Um 15.20 Uhr läutet das Glöckchen im Bootshaus. Der MRG-Nikolaus betritt den Saal. Der Applaus ist groß, obwohl – oder weil? – alle wissen, dass sie gleich werden singen müssen! Nikolaus hat sich vom MRG-Newsletter inspirieren lassen, in dem es gerade hieß, er rocke das Bootshaus. So hat er sich von Klaus Lages Rock-Poem “1000 Mal berührt“ beeinflussen lassen und für die Anwesenden folgenden Refrain gedichtet:
Nikolausvierer heut
Nikolausvierer nie bereut
Skullen mit weißem Bart
Und es hat Zooom gemacht
So schallt es dann aus 400 Kehlen mehr oder weniger klangsicher durchs Bootshaus, und der ein oder andere fragt sich während des Singens heimlich, ob sie des korrekten Reims willen eher in der dritten Zeile “Bacht” (für “Bart”) oder in der vierten Zeile “Zooom gemart” (für “gemacht”) singen sollen.
Und so klatschen die Hände schon wieder für die RG Speyer, die das über alle Klassen hinweg schnellste Boot auf der Strecke hatte. Im Rennen 9 (Männer 4x+, A/B) ging das Boot der Speyerer nach 16 Minuten und 20 Sekunden über die Ziellinie. Schneller war niemand.
Ein Rekord, der beim Nikolaus-Vierer aber verblasst. Weil da geht’s ja vor allem um das nikolausigst geschmückte Boot.

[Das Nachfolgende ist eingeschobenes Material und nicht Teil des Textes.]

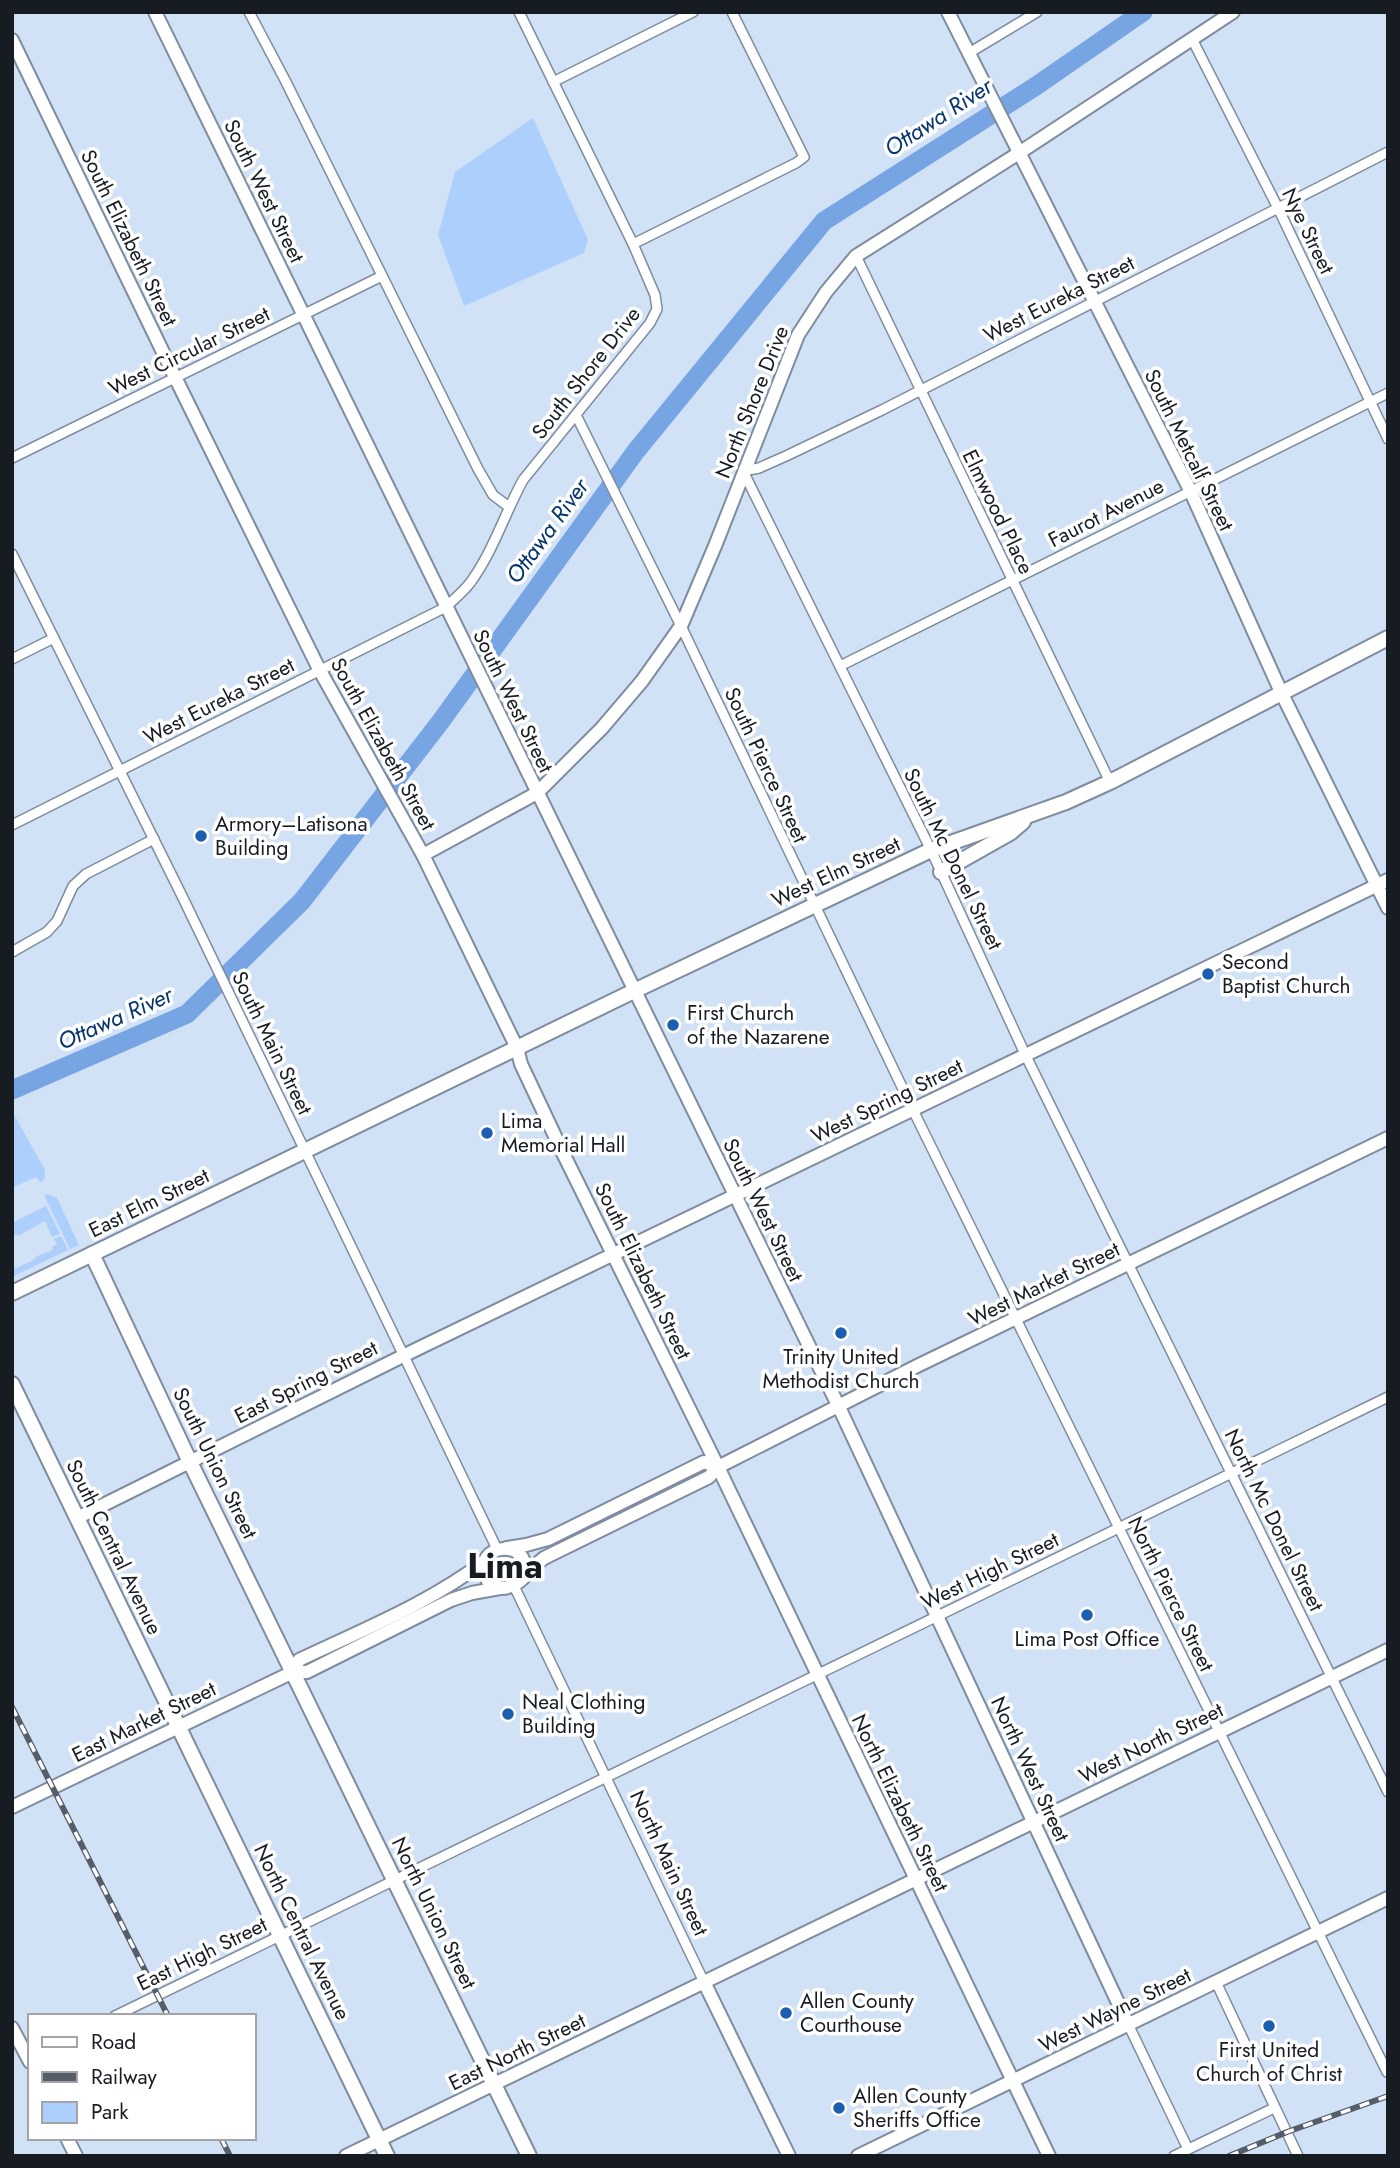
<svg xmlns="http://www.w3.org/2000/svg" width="1400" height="2168" viewBox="0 0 1400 2168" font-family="Jost,sans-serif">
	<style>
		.green { fill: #adcffb }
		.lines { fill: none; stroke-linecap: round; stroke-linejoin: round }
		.river { stroke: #77a5e4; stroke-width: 19 }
		.street-casing { stroke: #7e8c9f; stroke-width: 12 }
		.secondary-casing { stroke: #7e8c9f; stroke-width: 16 }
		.primary-casing { stroke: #7e8c9f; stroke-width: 18 }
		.street { stroke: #fff; stroke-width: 9 }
		.secondary { stroke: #fff; stroke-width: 12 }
		.primary { stroke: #fff; stroke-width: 14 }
		.rail-casing { stroke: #555d69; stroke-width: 6 }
		.rail { stroke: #fff; stroke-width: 3.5; stroke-dasharray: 10; stroke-linecap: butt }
		.poi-dot { fill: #1c5eaf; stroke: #fff; stroke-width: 2.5 }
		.labels { text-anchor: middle; stroke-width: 7; stroke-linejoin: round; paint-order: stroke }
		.street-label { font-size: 21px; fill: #171c23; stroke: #fff }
		.poi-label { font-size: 21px; fill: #171c23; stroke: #fff; text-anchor: start }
		.water-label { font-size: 23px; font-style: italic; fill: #06356c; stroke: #fff }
		.town-label { font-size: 35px; font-weight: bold; fill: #171c23; stroke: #fff }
	</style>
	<rect width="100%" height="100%" fill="#d2e2f6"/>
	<g class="green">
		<polygon points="533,118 588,240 584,253 464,306 438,235 455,172"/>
		<polygon points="15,1116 45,1170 45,1178 41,1183 36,1177 12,1188 12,1118"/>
		<polygon points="48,1194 57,1198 79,1245 70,1249 44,1195"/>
		<polygon points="46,1206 60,1234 52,1237 45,1221 18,1236 17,1234 13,1236 12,1223"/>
		<polygon points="61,1236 68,1250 12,1277 12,1268 17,1268 35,1259 35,1257 53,1250 52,1247 57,1244 54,1239"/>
	</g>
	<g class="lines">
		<polyline class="river" points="12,1090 187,1014 302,901 441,721 636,451 824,221 1036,86 1143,12"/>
		<g class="street-casing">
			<g id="street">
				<polyline points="249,12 285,80 478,469 493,495 509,507"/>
				<polyline points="1192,39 1278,208 1388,439"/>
				<polyline points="969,53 1037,12"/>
				<polyline points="553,82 693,12"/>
				<polyline points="1388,152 882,410 786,456 759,468 743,471 931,850 1025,1054 1388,1792"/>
				<polyline points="633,244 796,163 804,157 732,12"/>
				<polyline points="856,256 1110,782"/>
				<polyline points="576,415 681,626 913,1110 1387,2072"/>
				<polyline points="12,458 382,276"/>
				<polyline points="12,554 183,898 497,1549"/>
				<polyline points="12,659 54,638"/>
				<polyline points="840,666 1388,393"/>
				<path d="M12,825L446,607C454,599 463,592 470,583C493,552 504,515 523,480L650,323L657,309L655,295L633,244L519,12"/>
				<polyline points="12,952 47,932 57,921 73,886 86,874 154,839"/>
				<polyline points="514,1586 704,1982"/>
				<polyline points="1216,1982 1298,2156"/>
				<polyline points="115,2016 1388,1397"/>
				<polyline points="1128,2024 1188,2149"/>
				<polyline points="1174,2156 1274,2108"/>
			</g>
		</g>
		<g class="secondary-casing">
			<g id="secondary">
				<polyline points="155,12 838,1405 1128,2024"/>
				<polyline points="948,12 1190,490 1281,692 1388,908"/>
				<polyline points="12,40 175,377 319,669 423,855 517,1048 521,1064 562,1151 718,1467 1049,2156"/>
				<polyline points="423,855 537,793 602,728 642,681 681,626 715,546 798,335 826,292 856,256 1019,153 1233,12"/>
				<polyline points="77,1518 413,1351 1388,880"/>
				<polyline points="507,1548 526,1545 548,1539 704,1462 718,1467"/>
				<path d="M522,1579C539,1537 467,1540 488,1581L500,1588C520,1589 529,1569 544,1558L709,1477L718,1467L917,1366L1388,1138"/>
				<path d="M293,1672L299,1660C362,1630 430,1603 486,1560"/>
				<polyline points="12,1807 293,1672 307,1672 451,1600 472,1593 500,1588"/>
				<polyline points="704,1982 789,2156"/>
				<polyline points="12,2028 30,2062"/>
				<polyline points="67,2138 76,2156"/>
				<polyline points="346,2156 1388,1650"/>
				<polyline points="858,2156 1388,1898"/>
			</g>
		</g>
		<g class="primary-casing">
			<g id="primary">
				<polyline points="941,872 1010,833 1023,822"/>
				<polyline points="92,1254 190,1462 529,2156"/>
				<polyline points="12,1293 634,991 931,850 1066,802 1110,782 1388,638"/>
				<polyline points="12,1384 387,2156"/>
			</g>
		</g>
		<use href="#street" class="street"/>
		<use href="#secondary" class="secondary"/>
		<use href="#primary" class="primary"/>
		<g class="rail-casing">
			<g id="rail">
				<polyline points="12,1707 168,2016"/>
				<polyline points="221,2138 230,2156"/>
				<polyline points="1229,2156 1287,2132 1388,2096"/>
			</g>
		</g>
		<use href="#rail" class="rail"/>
	</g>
	<g class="poi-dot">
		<circle cx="201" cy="836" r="7"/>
		<circle cx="1208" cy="974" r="7"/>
		<circle cx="673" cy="1025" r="7"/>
		<circle cx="487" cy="1133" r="7"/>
		<circle cx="841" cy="1333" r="7"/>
		<circle cx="1087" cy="1615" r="7"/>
		<circle cx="508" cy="1714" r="7"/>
		<circle cx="786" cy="2013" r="7"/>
		<circle cx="1269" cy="2026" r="7"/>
		<circle cx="839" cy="2108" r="7"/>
	</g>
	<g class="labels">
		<g class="street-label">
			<text transform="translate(264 191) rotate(64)" y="7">South West Street</text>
			<text transform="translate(1308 231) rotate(64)" y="7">Nye Street</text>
			<text transform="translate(129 238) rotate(64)" y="7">South Elizabeth Street</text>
			<text transform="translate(1059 299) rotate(-27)" y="7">West Eureka Street</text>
			<text transform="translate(189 351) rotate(-26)" y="7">West Circular Street</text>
			<text transform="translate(586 373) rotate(-52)" y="7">South Shore Drive</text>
			<text transform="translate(752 402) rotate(-68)" y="7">North Shore Drive</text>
			<text transform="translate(1189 450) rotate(64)" y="7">South Metcalf Street</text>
			<text transform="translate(998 512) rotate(64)" y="7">Elmwood Place</text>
			<text transform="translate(1106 513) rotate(-27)" y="7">Faurot Avenue</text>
			<text transform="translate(219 701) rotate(-27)" y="7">West Eureka Street</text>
			<text transform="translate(513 701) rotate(64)" y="7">South West Street</text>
			<text transform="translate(383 744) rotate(61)" y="7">South Elizabeth Street</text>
			<text transform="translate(766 765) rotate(65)" y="7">South Pierce Street</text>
			<text transform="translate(953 859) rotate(64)" y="7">South Mc Donel Street</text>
			<text transform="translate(836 872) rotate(-25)" y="7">West Elm Street</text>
			<text transform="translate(272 1043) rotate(64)" y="7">South Main Street</text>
			<text transform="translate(887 1101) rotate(-26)" y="7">West Spring Street</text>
			<text transform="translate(149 1203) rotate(-26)" y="7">East Elm Street</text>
			<text transform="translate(763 1210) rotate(64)" y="7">South West Street</text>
			<text transform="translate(643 1271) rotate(64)" y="7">South Elizabeth Street</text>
			<text transform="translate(1044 1284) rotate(-26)" y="7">West Market Street</text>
			<text transform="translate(306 1382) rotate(-27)" y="7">East Spring Street</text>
			<text transform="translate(215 1463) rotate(64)" y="7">South Union Street</text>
			<text transform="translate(1274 1520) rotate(64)" y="7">North Mc Donel Street</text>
			<text transform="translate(114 1547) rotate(64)" y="7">South Central Avenue</text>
			<text transform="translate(990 1571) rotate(-26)" y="7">West High Street</text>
			<text transform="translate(1171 1594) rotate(64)" y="7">North Pierce Street</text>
			<text transform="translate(144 1722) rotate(-26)" y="7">East Market Street</text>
			<text transform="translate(1151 1743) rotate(-26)" y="7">West North Street</text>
			<text transform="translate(1030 1769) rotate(65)" y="7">North West Street</text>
			<text transform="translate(900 1803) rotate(64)" y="7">North Elizabeth Street</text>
			<text transform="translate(669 1863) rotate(65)" y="7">North Main Street</text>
			<text transform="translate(434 1913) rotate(64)" y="7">North Union Street</text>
			<text transform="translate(302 1932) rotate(64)" y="7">North Central Avenue</text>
			<text transform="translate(202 1954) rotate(-26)" y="7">East High Street</text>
			<text transform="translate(1115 2010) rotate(-26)" y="7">West Wayne Street</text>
			<text transform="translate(517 2052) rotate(-26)" y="7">East North Street</text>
		</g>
		<g class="poi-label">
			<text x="215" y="831">Armory–Latisona<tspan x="215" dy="24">Building</tspan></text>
			<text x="1222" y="969">Second<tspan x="1222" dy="24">Baptist Church</tspan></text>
			<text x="687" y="1020">First Church<tspan x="687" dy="24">of the Nazarene</tspan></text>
			<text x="501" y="1128">Lima<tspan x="501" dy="24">Memorial Hall</tspan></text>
			<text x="841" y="1364" text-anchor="middle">Trinity United<tspan x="841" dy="24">Methodist Church</tspan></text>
			<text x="1087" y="1646" text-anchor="middle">Lima Post Office</text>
			<text x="522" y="1709">Neal Clothing<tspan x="522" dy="24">Building</tspan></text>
			<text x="800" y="2008">Allen County<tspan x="800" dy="24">Courthouse</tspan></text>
			<text x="1269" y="2057" text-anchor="middle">First United<tspan x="1269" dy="24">Church of Christ</tspan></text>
			<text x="853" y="2103">Allen County<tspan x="853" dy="24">Sheriffs Office</tspan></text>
		</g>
		<g class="water-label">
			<text transform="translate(938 117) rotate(-33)" y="8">Ottawa River</text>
			<text transform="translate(547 531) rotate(-54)" y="8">Ottawa River</text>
			<text transform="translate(115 1018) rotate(-24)" y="8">Ottawa River</text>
		</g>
		<g class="town-label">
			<text x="505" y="1578">Lima</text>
		</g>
	</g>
	<rect width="1400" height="2168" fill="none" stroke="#171c23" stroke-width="28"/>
	<rect x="28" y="2014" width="228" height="126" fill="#ffffff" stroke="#a2a4a7" stroke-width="2"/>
	<rect x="42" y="2037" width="35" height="10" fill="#ffffff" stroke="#a2a4a7" stroke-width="2"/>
	<text x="91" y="2049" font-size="21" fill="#171c23">Road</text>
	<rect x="42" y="2072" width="35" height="10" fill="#555d69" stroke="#a2a4a7" stroke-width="2"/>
	<text x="91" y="2084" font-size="21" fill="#171c23">Railway</text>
	<rect x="42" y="2102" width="35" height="21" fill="#adcffb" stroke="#a2a4a7" stroke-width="2"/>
	<text x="91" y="2119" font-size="21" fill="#171c23">Park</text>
</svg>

In dieser Top-Kategorie geht der Frauen-Ruderverein ‘Freiweg’ e.V. Frankfurt als Erste*r durchs Ziel – das muss man so gendern, weil der ehemals rein weiblich besetzte Verein mittlerweile auch für Männer geöffnet ist und deshalb zeitweilig sogar unseren Nikolaus irritiert hat.
Das SWR-Fernsehen ist mit einem Kamerateam vor Ort und sendet am Dienstag, 5. Dezember, 18.46 Uhr in der Landesschau Rheinland-Pfalz diesen Bericht.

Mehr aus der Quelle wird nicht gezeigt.